Nice...I've been thinking about going to a 1/2 ton truck amd a setup like this on a GM


----------



## jato (Dec 3, 2020)

Can an F150 run a v plow like that and push a decent amount of snow? We have an 07 with the 5.4L. Would this setup be a good match for that truck too?


----------



## m_ice (Aug 12, 2012)

jato said:


> Can an F150 run a v plow like that and push a decent amount of snow? We have an 07 with the 5.4L. Would this setup be a good match for that truck too?


Although the 5.4 is a turd we have an 8.5 vee on an f250 with 5.4


----------



## jato (Dec 3, 2020)

2017F150XLT said:


> Got it installed yesterday, looking forward to putting it to the test, I think it will end up working well, looks like a well built unit. The attachment system will take a little getting used to, I'm used to the Fisher style.


I asked my local dealer to quote one of these on my 2007 f150. But they said it's not possible due to axle weight limits. Bummer. They give me a straight blade quote for a 7'6" boss which is cool but not as cool as yours I think


----------



## Western1 (Dec 4, 2008)

You couldn’t get the vplow for 1/2 ton trucks installed on your truck?


----------



## cwren2472 (Aug 15, 2014)

Western1 said:


> You couldn't get the vplow for 1/2 ton trucks installed on your truck?


Assuming the Western is similar to the Fisher, they are heavy by half ton standards so a large # of applications don't fall into the "recommended" weight range.

Its worth noting that the painted version of that plow is considerably lighter than the stainless so many applications that the SS isn't recommended for can still take the painted.

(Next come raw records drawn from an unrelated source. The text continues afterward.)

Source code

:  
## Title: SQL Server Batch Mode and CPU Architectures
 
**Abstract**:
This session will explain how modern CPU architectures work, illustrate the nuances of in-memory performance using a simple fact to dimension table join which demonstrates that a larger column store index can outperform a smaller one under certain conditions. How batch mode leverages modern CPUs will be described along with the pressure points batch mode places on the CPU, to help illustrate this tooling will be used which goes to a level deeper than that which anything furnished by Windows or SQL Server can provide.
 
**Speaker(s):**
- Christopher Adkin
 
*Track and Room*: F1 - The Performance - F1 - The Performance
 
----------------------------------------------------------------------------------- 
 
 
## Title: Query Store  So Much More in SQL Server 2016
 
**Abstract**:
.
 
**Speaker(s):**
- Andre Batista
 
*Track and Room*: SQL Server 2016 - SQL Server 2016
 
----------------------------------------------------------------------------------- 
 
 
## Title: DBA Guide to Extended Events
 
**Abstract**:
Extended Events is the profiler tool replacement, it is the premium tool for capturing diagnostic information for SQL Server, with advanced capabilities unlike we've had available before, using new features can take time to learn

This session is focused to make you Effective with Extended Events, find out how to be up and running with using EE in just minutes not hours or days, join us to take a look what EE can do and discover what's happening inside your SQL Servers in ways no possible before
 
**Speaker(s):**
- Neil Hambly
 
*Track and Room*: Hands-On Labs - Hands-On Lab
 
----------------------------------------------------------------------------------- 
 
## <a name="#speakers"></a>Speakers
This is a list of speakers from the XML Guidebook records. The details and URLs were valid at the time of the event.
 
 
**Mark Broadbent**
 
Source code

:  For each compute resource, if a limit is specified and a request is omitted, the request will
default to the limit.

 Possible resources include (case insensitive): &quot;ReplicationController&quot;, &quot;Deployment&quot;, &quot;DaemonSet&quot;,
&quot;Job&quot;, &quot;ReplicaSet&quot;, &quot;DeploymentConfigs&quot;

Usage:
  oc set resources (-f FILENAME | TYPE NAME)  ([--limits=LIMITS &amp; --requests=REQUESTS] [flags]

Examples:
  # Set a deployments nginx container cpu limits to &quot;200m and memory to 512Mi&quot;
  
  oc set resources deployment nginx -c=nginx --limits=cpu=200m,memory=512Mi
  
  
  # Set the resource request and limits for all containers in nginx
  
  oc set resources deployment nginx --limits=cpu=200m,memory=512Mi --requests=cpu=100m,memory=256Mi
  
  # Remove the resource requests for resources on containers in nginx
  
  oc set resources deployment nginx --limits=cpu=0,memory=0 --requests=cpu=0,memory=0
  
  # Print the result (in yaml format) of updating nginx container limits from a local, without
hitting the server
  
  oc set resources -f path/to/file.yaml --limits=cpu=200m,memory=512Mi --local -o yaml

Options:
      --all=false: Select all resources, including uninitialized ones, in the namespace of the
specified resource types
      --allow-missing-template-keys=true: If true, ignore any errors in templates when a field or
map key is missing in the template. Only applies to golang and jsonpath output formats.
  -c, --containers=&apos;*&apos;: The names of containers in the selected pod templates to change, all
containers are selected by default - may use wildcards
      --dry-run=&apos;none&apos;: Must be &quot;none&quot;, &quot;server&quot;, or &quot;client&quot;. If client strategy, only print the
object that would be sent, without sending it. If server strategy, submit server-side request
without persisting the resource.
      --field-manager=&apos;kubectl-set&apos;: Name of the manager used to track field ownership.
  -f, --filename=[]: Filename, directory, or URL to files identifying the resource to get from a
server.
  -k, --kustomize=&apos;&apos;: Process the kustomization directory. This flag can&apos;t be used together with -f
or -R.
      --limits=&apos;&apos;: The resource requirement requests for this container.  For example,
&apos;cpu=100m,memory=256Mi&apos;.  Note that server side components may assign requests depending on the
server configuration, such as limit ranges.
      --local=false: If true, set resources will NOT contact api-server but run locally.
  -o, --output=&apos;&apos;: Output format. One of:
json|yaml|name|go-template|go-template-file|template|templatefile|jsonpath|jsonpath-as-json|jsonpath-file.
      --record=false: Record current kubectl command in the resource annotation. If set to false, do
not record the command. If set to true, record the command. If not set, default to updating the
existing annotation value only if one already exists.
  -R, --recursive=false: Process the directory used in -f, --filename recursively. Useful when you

I have no idea if the 07 f150 falls into either, I'm only mentioning it in general.


----------



## jato (Dec 3, 2020)

Western1 said:


> You couldn't get the vplow for 1/2 ton trucks installed on your truck?


Yeah this weingartz location said it didn't look like the front gawr was a good idea with it. My trucks front axle says 3950 I think. It's all right. For what we need a straight blade will do just as well I think. We will put a snowex or western tailgate spreader on as ballast. Plus salt bags


----------



## Jpolham1 (Dec 18, 2019)

M-ice, with regard to you wanting to plow with ah Chevy half ton… after repeatedly overheating my Silverado from plowing even with a derale transmission cooler, I got a new truck… my Titan XD handles a plow amazingly for a half ton!


----------